Dr. Subotnik created and developed the Esther Katz Rosen Center for Gifted Education Policy at the American Psychological Foundation. The mission of the center is to address the needs of gifted children through policy development, model building and service to psychologists and parents.
She has served as an advisor to High Ability Studies and Roeper Review, coeditor of the Journal of Secondary Gifted Education, columnist in the Journal for the Education of the Gifted and reviewer for the major journals in the field. She was coeditor of the second edition of the International Handbook of Giftedness and Talent.
Dr. Subotnik provided leadership in the American Educational Research Association Special In terest Group on Research on the Gifted at two different points in its development, was chair of the Research and Evaluation Division of NAGC and served on the board of directors of the Association for Gifted and Talented Education for several terms.

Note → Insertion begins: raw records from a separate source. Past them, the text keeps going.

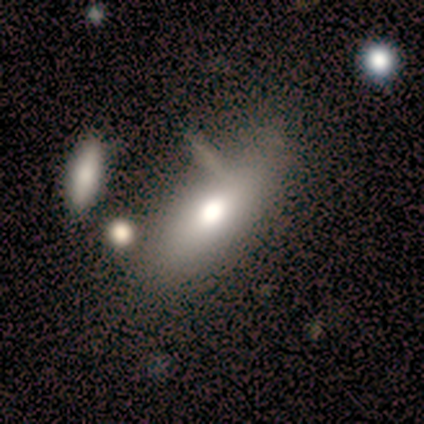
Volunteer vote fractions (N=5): smooth_or_featured: smooth (p=0.60) [alt: featured or disk p=0.40]
how_rounded: cigar-shaped (p=0.67) [alt: in between p=0.33]
merging: none (p=0.60) [alt: minor disturbance p=0.20]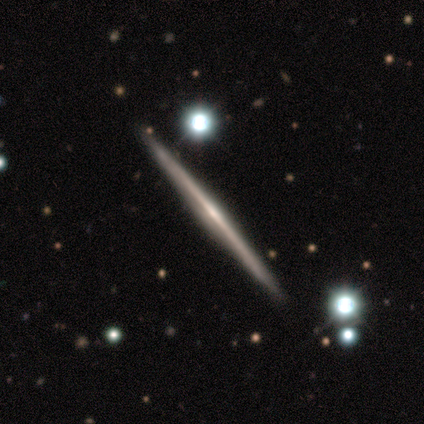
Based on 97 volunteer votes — Smooth or featured? featured or disk (88%)
Edge-on disk? yes (99%)
Edge-on bulge? rounded (44%)
Merging? none (78%)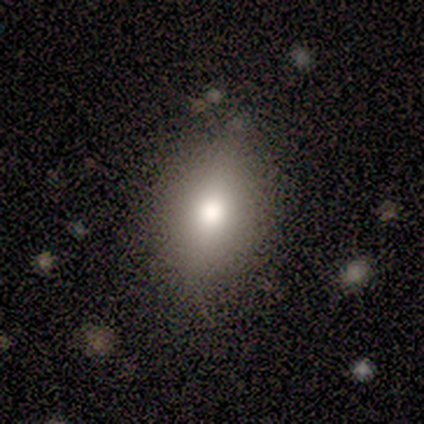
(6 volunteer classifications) Q: Smooth or featured?
A: smooth (100%)
Q: How rounded?
A: in between (100%)
Q: Merging?
A: none (100%)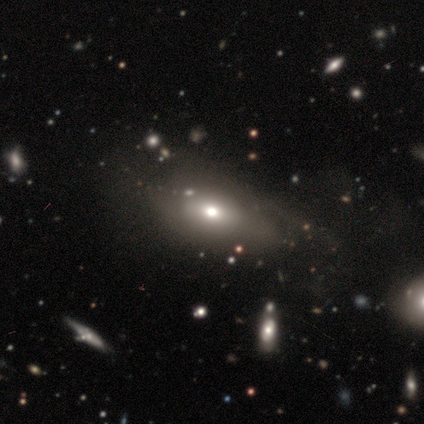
smooth_or_featured: smooth (p=0.67) [alt: featured or disk p=0.23]
how_rounded: in between (p=0.73) [alt: round p=0.15]
merging: none (p=0.60) [alt: major disturbance p=0.20]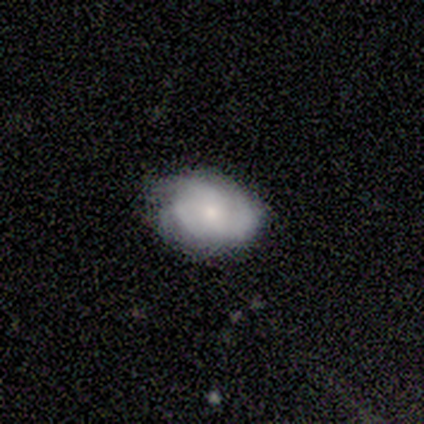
Volunteers were most divided on "smooth or featured": smooth: 60%, featured or disk: 40%, star or artifact: 0%. More confident: how rounded — in between (100%); merging — none (80%).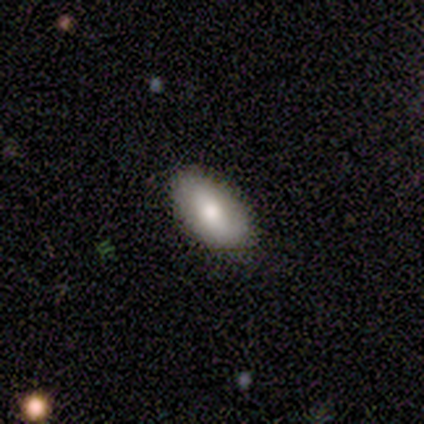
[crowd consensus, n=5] Q: Smooth or featured?
A: smooth (100%)
Q: How rounded?
A: in between (80%); runner-up: round (20%)
Q: Merging?
A: none (80%); runner-up: minor disturbance (20%)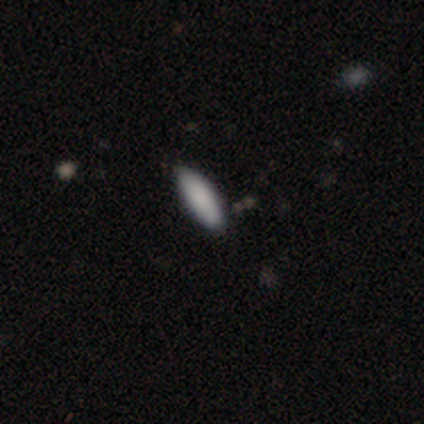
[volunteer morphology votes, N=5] Smooth or featured? smooth (80%)
How rounded? in between (75%)
Merging? none (100%)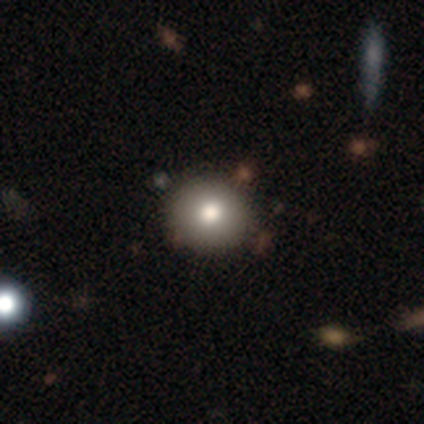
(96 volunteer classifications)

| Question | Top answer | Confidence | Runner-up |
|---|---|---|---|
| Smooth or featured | smooth | 81% | star or artifact (15%) |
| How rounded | round | 91% | in between (9%) |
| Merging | none | 90% | minor disturbance (5%) |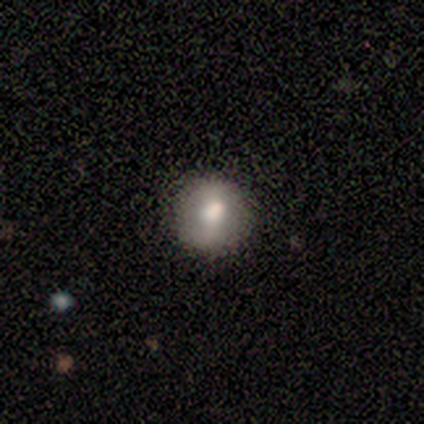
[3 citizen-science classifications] smooth_or_featured: smooth (p=1.00)
how_rounded: round (p=1.00)
merging: none (p=1.00)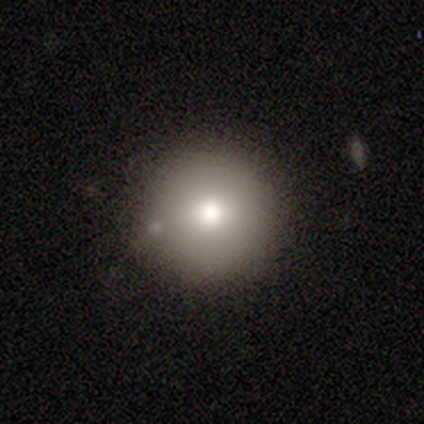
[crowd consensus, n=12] This appears to be a smooth galaxy with no disk features (92%) that is round (100%). Merging: none (100%).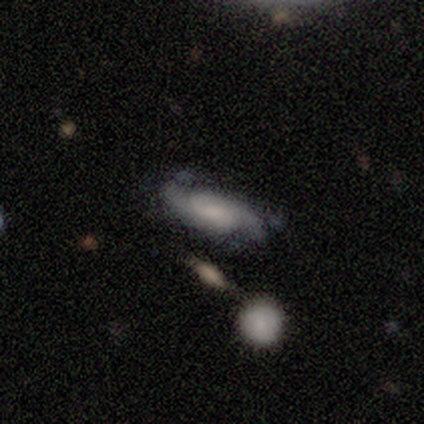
This is likely a featured or disk galaxy (66%). It is clearly not viewed edge-on (91%). Bar: likely no (63%). Spiral arm pattern: clearly yes (88%). Spiral arm count: likely 2 (78%). Spiral winding: marginally medium (39%). Central bulge: marginally moderate (35%). Merging: possibly none (54%).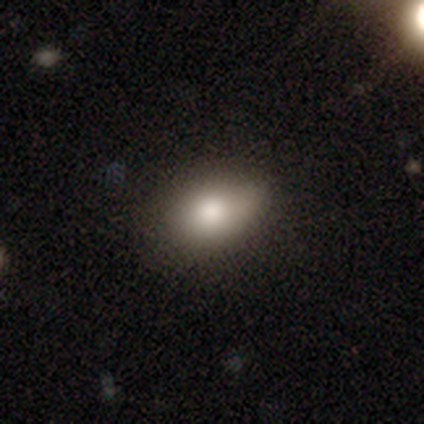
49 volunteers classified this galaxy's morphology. smooth 76%, star or artifact 14%, featured or disk 10%. Down the decision tree: how rounded — in between (84%); merging — none (74%).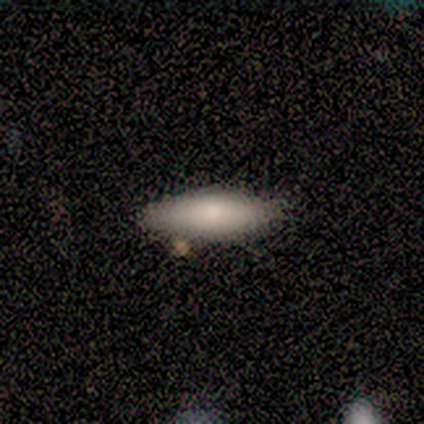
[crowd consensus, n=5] smooth_or_featured: smooth (p=0.80) [alt: featured or disk p=0.20]
how_rounded: in between (p=0.50) [tied with: cigar-shaped p=0.50]
merging: none (p=0.80) [alt: merger p=0.20]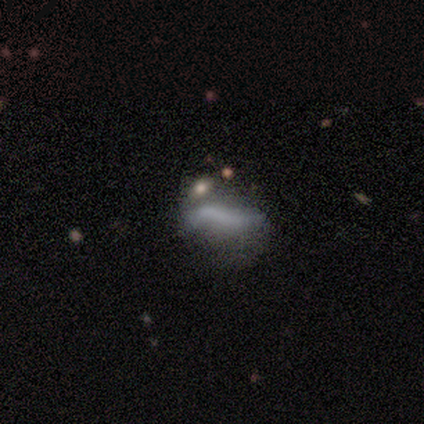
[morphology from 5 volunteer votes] A featured or disk galaxy (60%) with no bar (67%), 2 (67%) loose (67%) spiral arms (100%) and no central bulge (67%). Merging: none (60%).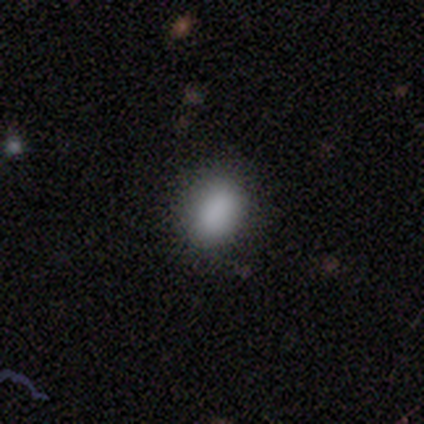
Smooth or featured? smooth (100%)
How rounded? in between (78%)
Merging? none (89%)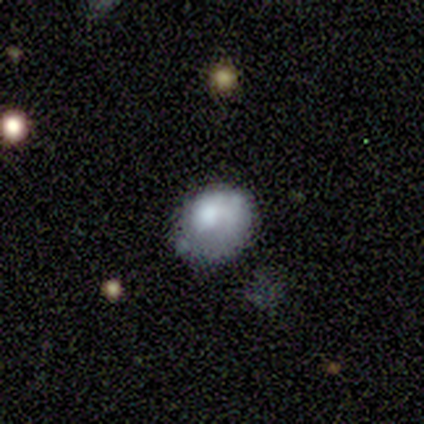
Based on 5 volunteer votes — Morphology: type=smooth (80%); roundness=round (75%); merging=none (80%).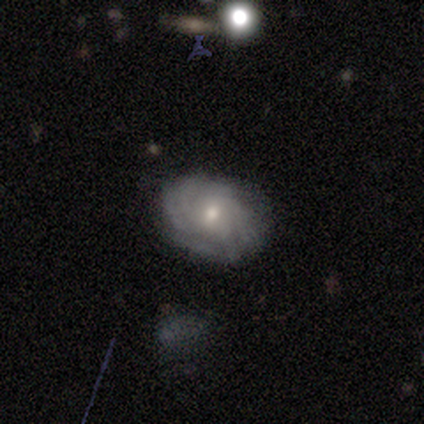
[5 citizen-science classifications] smooth-or-featured: smooth: 40% (tied) | featured or disk: 40% (tied) | star or artifact: 20%
  how-rounded: in between: 100% | round: 0% | cigar-shaped: 0%
  merging: none: 75% | minor disturbance: 25% | major disturbance: 0% | merger: 0%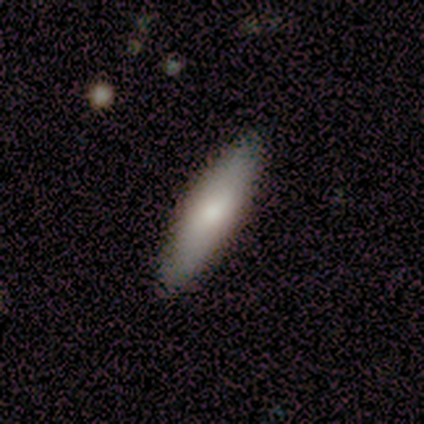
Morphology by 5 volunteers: smooth 100%, featured or disk 0%, star or artifact 0%. Down the decision tree: how rounded — cigar-shaped (60%); merging — none (100%).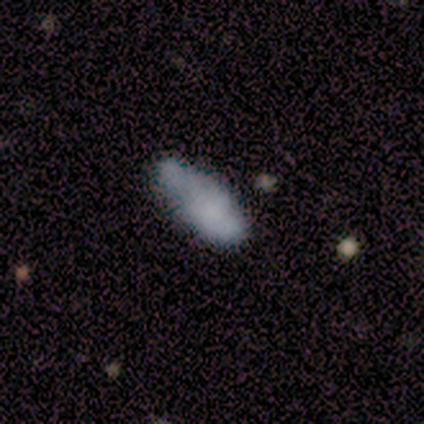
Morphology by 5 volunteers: smooth-or-featured: smooth: 80% | star or artifact: 20% | featured or disk: 0%
  how-rounded: in between: 100% | round: 0% | cigar-shaped: 0%
  merging: none: 50% | minor disturbance: 25% | major disturbance: 25% | merger: 0%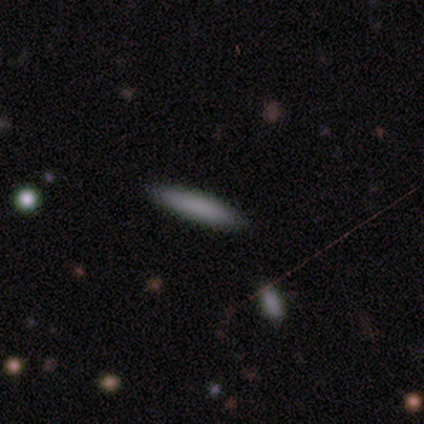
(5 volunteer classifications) Smooth or featured: smooth — 80% (featured or disk — 20%)
How rounded: cigar-shaped — 100%
Merging: none — 100%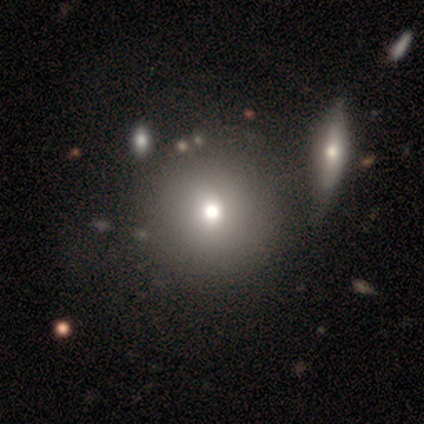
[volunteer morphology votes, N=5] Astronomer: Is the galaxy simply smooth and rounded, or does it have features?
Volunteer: smooth — 60%.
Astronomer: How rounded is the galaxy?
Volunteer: round — 67%.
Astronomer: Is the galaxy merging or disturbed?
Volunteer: none — 50%.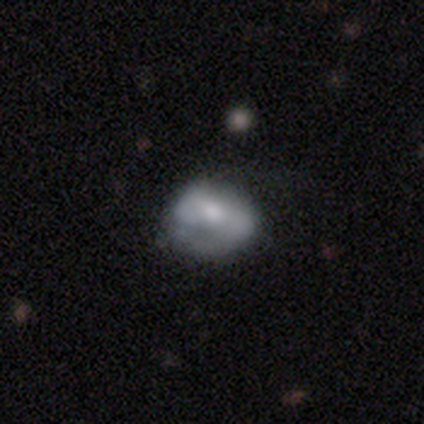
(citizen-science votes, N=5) Smooth or featured? 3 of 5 (60%) said featured or disk. Edge-on disk? 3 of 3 (100%) said no. Bar? 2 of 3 (67%) said strong. Spiral arms? 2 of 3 (67%) said yes. Spiral winding? 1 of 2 (50%, tied with medium) said tight. Spiral arm count? 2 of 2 (100%) said 2. Bulge size? 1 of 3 (33%, tied with small and none) said large. Merging? 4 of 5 (80%) said none.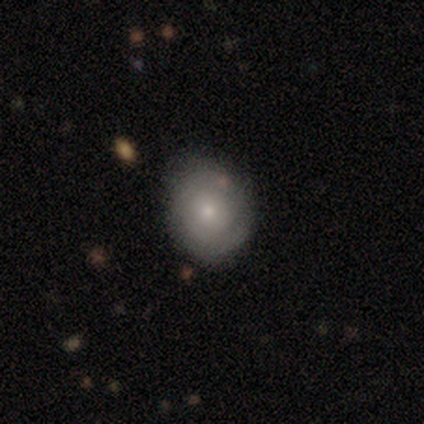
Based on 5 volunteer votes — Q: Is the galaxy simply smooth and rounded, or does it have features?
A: featured or disk — 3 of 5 (60%).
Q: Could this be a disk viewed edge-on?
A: no — 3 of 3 (100%).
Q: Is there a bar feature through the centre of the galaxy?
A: no — 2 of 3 (67%).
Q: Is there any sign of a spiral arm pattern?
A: yes — 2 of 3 (67%).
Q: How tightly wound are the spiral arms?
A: tight — 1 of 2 (50%, tied with medium).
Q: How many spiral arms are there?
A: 2 — 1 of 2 (50%, tied with 3).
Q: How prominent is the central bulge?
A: small — 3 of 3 (100%).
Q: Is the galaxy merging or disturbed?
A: none — 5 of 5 (100%).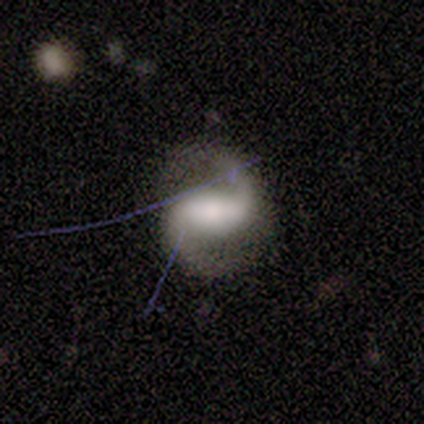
A featured or disk galaxy (83%) with a strong bar (50%, tied with no), 2 (100%) loose (56%) spiral arms (90%) and a large central bulge (50%).

Vote fractions:
- Smooth or featured? featured or disk: 83% / smooth: 17% / star or artifact: 0%
- Edge-on disk? no: 100% / yes: 0%
- Bar? strong: 50% (tied) / no: 50% (tied) / weak: 0%
- Spiral arms? yes: 90% / no: 10%
- Spiral winding? loose: 56% / medium: 44% / tight: 0%
- Spiral arm count? 2: 100% / 1: 0% / 3: 0% / 4: 0% / more than 4: 0% / can't tell: 0%
- Bulge size? large: 50% / small: 30% / moderate: 20% / dominant: 0% / none: 0%
- Merging? none: 67% / major disturbance: 25% / minor disturbance: 8% / merger: 0%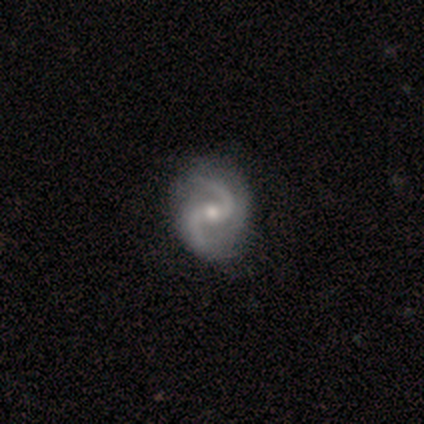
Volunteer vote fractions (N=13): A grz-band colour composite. It shows a featured or disk galaxy (85%) with no bar (55%), 2 (100%) medium (45%) spiral arms (100%) and a moderate central bulge (73%). Merging: none (69%).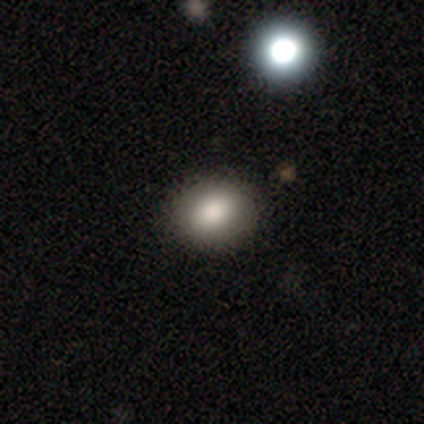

The 2002 recipient of the National Association for Gifted Children Distinguished Scholar award, Dr. Subotnik began her position as director of the Center for Psychology in the Schools and Education at APA in 2002. From 1986 through 2001, she was professor at Hunter College, where she coordinated the secondary education program and served as research and curriculum liaison to the Hunter College laboratory schools for gifted children (grades PK-12). From 1977-1984, she was a gifted education specialist in the Seattle public schools.